Acmece / rl-collision-avoidance

Implementation of the paper "Towards Optimally Decentralized Multi-Robot Collision Avoidance via Deep Reinforcement Learning"
https://arxiv.org/abs/1709.10082
326 stars 92 forks source link

How to train a new model from scratch to pass the test? Is it sufficient to train in stage 2 only? #3

Closed chesternimiz closed 4 years ago

chesternimiz commented 4 years ago

The provided model stage2.pth works well in the test, but I am confused about how to train such a model from scratch? Should I train in only stage 2, only stage 1, or even randomly train in both stage 1 and stage 2 for some episodes, which I think may not converge?

Currently I am trying to train in stage 2 only, since this world looks complex and diverse. I have tried training for several days. But the robots still collide in the test. Is it right to train in stage 2 only?

Working on longer training by loading newest model. I'd appreciate it if anyone can give me some advice.

Acmece commented 4 years ago

Hi,@chesternimiz , You should start with training in Stage1 and when it is well-trained you can transfer to Stage2 using the model of Stage1, this is exactly what Curriculum Learning means. Training Stage2 from scratch may converge at a lower performance or not even converge. Please note that the motivation of training in Stage2 is to generalize the model, which hopefully can work well in real environment.

ding15963 commented 4 years ago

Hello, @Acmece , I trained in Stage1 for a week starting from the stage1_1.pth model, and each Agent has about 60,000 EPISODES.Based on this model, we continued to train for 5 days in Stage2, and each Agent had about 35,000 EPISODES. However, the effect of the test still does not reach the stage2.pth model already provided, and there are still many differences.

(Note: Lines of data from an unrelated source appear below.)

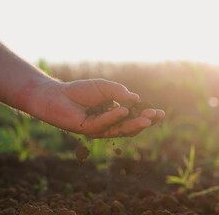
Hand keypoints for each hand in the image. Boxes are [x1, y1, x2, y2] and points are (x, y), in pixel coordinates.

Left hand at [20, 78, 164, 137]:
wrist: (57, 95)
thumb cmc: (80, 91)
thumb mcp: (104, 87)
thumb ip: (119, 92)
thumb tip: (136, 99)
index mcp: (114, 114)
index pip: (133, 117)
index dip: (146, 116)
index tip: (160, 112)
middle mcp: (109, 123)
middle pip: (130, 126)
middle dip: (144, 122)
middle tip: (156, 116)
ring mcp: (99, 129)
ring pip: (120, 129)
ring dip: (134, 124)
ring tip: (147, 118)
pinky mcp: (89, 130)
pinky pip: (104, 124)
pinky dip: (114, 117)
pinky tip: (123, 110)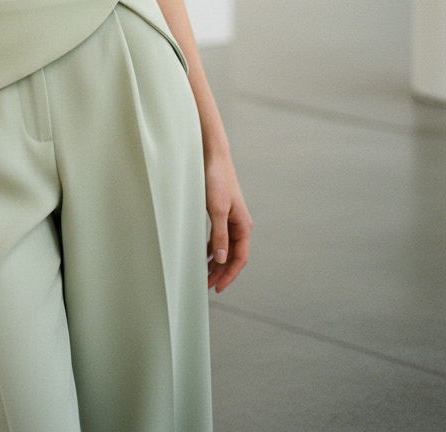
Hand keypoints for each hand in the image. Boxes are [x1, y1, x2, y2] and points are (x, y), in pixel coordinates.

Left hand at [205, 151, 251, 292]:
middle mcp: (239, 225)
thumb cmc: (217, 180)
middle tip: (206, 286)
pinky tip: (202, 255)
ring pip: (224, 248)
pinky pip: (218, 237)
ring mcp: (230, 219)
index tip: (218, 288)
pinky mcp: (221, 213)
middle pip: (232, 256)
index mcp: (243, 226)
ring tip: (203, 275)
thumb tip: (220, 259)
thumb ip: (219, 235)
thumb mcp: (216, 210)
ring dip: (215, 262)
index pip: (239, 258)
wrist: (213, 157)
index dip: (229, 275)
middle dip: (221, 272)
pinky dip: (211, 248)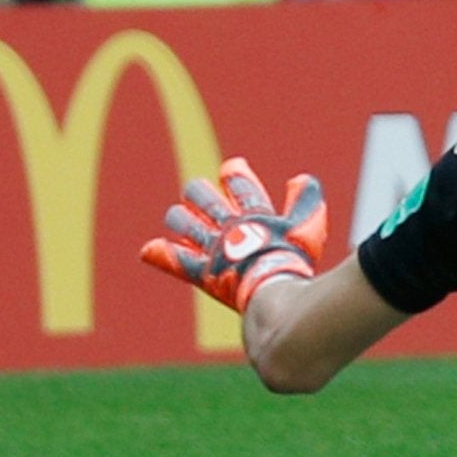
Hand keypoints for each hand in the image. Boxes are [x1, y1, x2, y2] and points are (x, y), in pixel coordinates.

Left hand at [140, 157, 328, 311]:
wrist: (272, 290)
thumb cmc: (293, 260)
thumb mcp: (307, 227)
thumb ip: (304, 201)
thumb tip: (301, 178)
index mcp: (253, 215)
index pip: (239, 186)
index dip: (234, 173)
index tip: (231, 166)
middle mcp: (228, 227)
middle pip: (203, 199)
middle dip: (199, 193)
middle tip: (196, 192)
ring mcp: (212, 249)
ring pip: (184, 223)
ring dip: (180, 218)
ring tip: (178, 216)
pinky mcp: (201, 272)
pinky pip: (176, 261)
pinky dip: (161, 254)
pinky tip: (149, 249)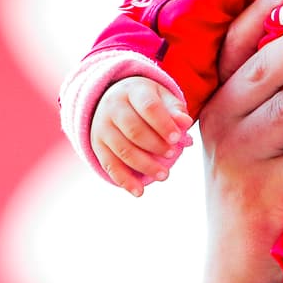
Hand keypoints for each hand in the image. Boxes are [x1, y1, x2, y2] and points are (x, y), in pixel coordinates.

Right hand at [91, 75, 193, 195]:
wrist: (113, 99)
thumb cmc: (147, 101)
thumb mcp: (162, 97)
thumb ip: (175, 110)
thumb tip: (185, 123)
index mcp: (133, 90)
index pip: (148, 107)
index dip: (163, 124)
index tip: (178, 139)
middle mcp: (113, 107)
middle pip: (133, 129)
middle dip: (155, 145)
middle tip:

I would like to ask how did you train this stage2.pth model, do you need to adjust some hyperparameters? I will be very grateful!

In addition, due to ”segmentation error“, I added gc.collect () in each loop to clear the memory.

BingHan0458 commented 3 years ago

Hello @ding15963 , Recently, I've been training this code, and I see here you say that you train it for about a week, and I want to know what results in Terminal or in GUI can be shown to prove that the policy has been trained well? And how to get the result such as success rate and extra time and so on in Table II (in paper) by code or by doing some calculations? I hope you can give me some advice, thank you very much!